On Sat, May 09, 2020 at 10:05:43PM -0700, Andy Lutomirski wrote:
> On Sat, May 9, 2020 at 2:57 PM Joerg Roedel <joro@xxxxxxxxxx> wrote:
> I spent some time looking at the code, and I'm guessing you're talking
> about the 3-level !SHARED_KERNEL_PMD case. I can't quite figure out
> what's going on.
>
> Can you explain what is actually going on that causes different
> mms/pgds to have top-level entries in the kernel range that point to
> different tables? Because I'm not seeing why this makes any sense.

There are three cases where the PMDs are not shared on x86-32:

1) With non-PAE the top-level is already the PMD level, because
the page-table only has two levels.
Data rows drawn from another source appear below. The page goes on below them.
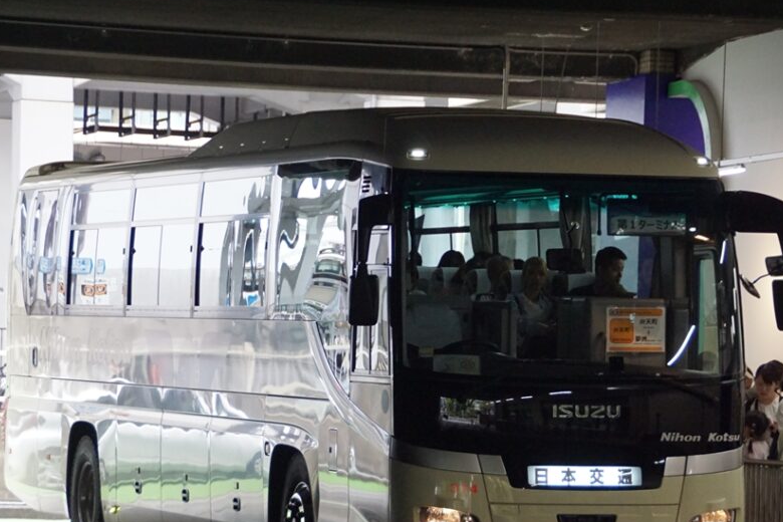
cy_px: 332
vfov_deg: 7.0
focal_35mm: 197
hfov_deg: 10.4
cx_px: 411
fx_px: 4284
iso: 2500
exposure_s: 1/160
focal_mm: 100
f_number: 5.6
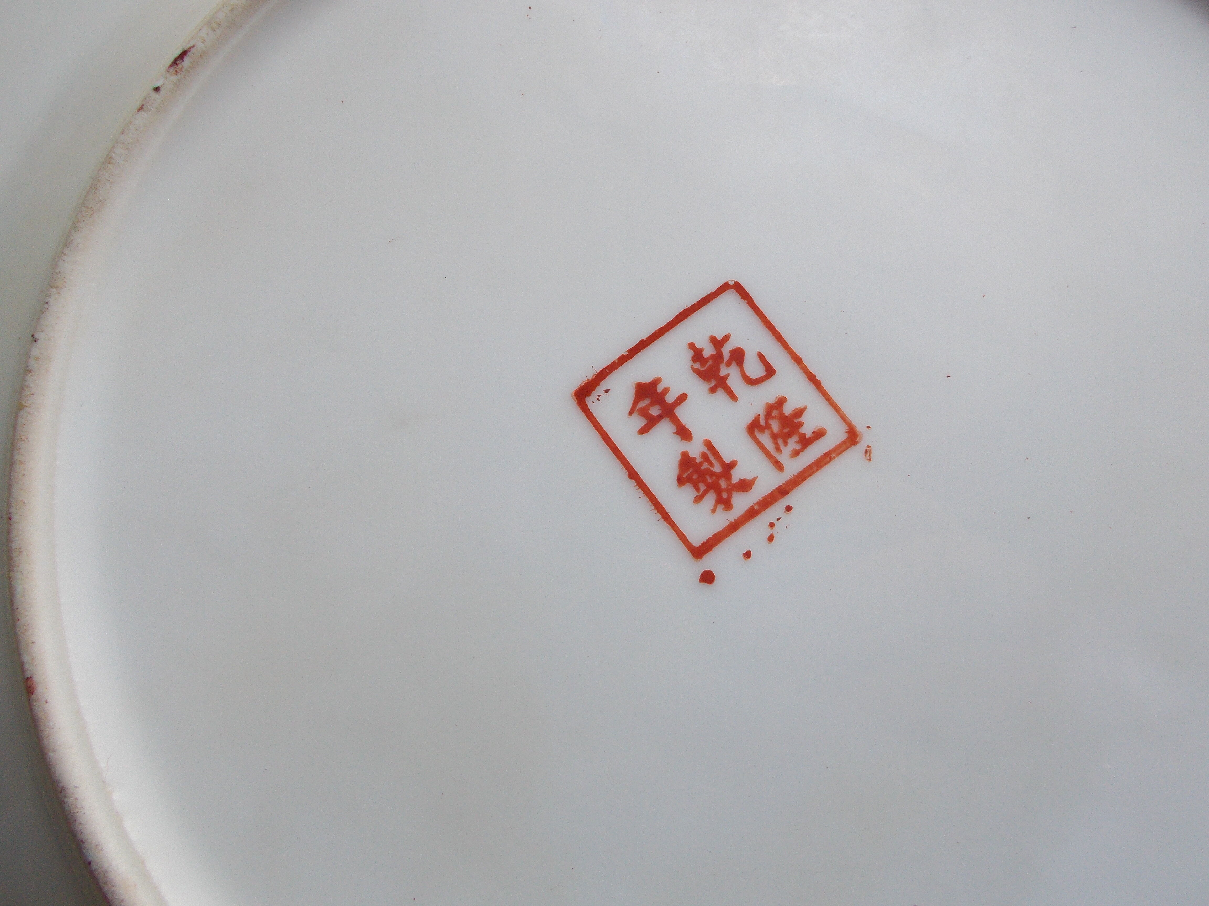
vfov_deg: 46.8
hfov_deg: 60.0
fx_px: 1048
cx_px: 604
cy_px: 453
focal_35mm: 30
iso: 125
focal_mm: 5.3
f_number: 3.4
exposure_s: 1/25
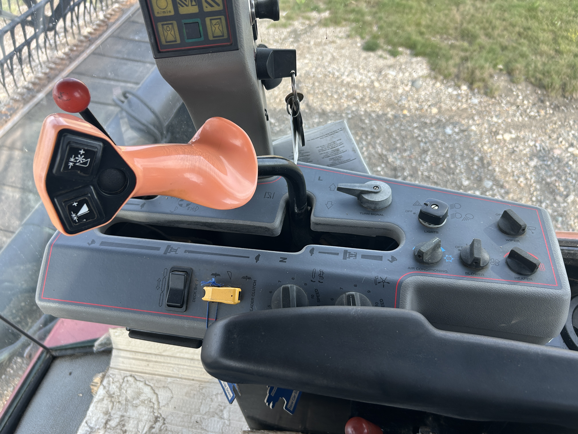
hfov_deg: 67.3
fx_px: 434
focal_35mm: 26
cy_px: 217
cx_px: 289
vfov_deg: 53.1
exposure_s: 1/439
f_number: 1.5
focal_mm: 5.7
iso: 50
Since the top-level can't
be shared, the PMDs are also not shared.

2) For some reason Xen-PV also does not share kernel PMDs on PAE
systems, but I havn't looked into why.

3) On 32-bit PAE with PTI enabled the kernel address space
contains the LDT mapping, which is also different per-PGD.
There is one PMD entry reserved for the LDT, giving it 2MB of
address space. I implemented it this way to keep the 32-bit
implementation of PTI mostly similar to the 64-bit one.

> Why does it need to be partitioned at all? The only thing that comes
> to mind is that the LDT range is per-mm. So I can imagine that the
> PAE case with a 3G user / 1G kernel split has to have the vmalloc
> range and the LDT range in the same top-level entry. Yuck.
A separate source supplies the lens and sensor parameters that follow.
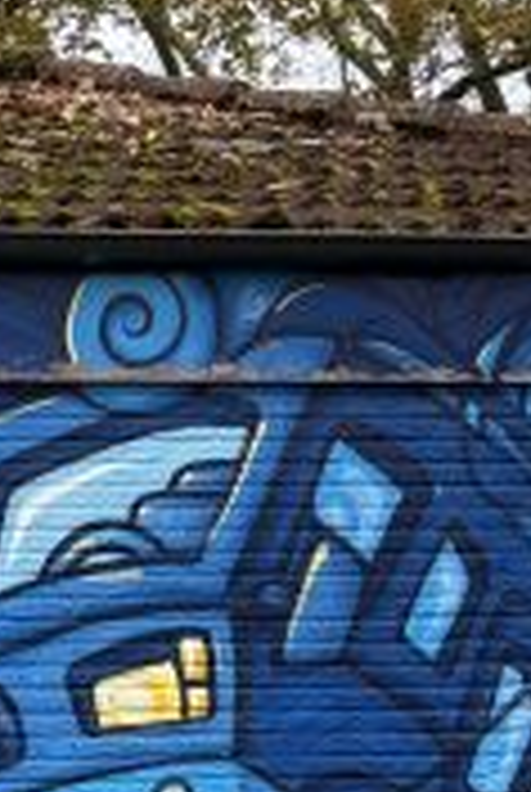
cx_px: -504
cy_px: 711
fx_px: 3460
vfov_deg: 13.0
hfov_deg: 8.4
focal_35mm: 157
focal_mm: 5.96
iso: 32
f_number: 1.6
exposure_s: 1/121
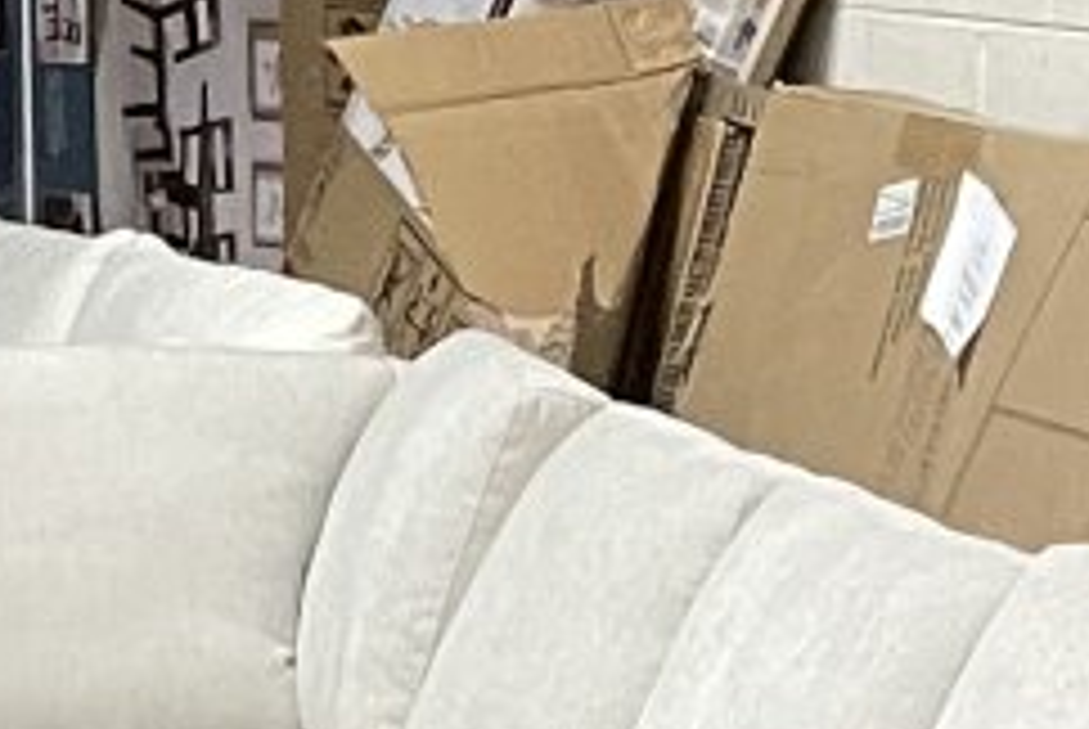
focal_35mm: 206
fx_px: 6239
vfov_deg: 6.1
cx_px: 513
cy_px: 2272
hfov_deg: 10.0
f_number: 1.6
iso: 320
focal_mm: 5.1
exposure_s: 1/60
PAE with 3G user / 1G kernel has _all_ of the kernel mappings in one
top-level entry (direct-mapping, vmalloc, ldt, fixmap).

> If it's *just* the LDT that's a problem, we could plausibly shrink the
> user address range a little bit and put the LDT in the user portion.
> I suppose this could end up creating its own set of problems involving
> tracking which code owns which page tables.

Yeah, for the PTI case it is only the LDT that causes the unshared
kernel PMDs, but even if we move the LDT somewhere else we still have
two-level paging and the xen-pv case.


Joerg